ABSTRACT

Summary: General agreement about the inevitability of continuing education as the new educational form has not yet led to clarity about what this will imply in reality. Impetus has been given to the task of working it out through the mandate given to the Advisory Council for Adult and Continuing Education (ACACE) by the government to promote the development of the concept of education as ‘a process continuing throughout life’. Discussions have also been stimulated by the five possible models for Higher Education in the 1990s proposed by the Department of Education and Science.

ACACE argues that these proposals do not go far enough and that it is necessary to move to an ‘open-ended’ model based upon the continuing or recurrent provision of full-time and part-time further and higher education for all who by virtue of ability, experience and motivation are able to benefit by it regardless of age.

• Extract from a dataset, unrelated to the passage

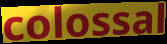
colossal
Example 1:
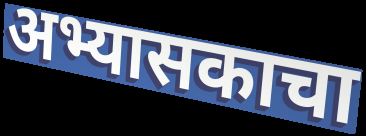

To achieve this, it is argued, it is necessary to adopt a student-centred approach and begin by determining the educational needs and wants, both overt and covert, of all adults, not just those who have hitherto been participants in adult education. The key shift of emphasis is to the provision of ‘education for adults’.

Four main barriers to the access of adults to educational provision are discussed: geography, finance, educational qualifications and structural barriers, and some requirements of an effective system of continuing education are outlined.

In conclusion, one possible strategy, that of giving all adults educational entitlements (or credits) as a right is suggested.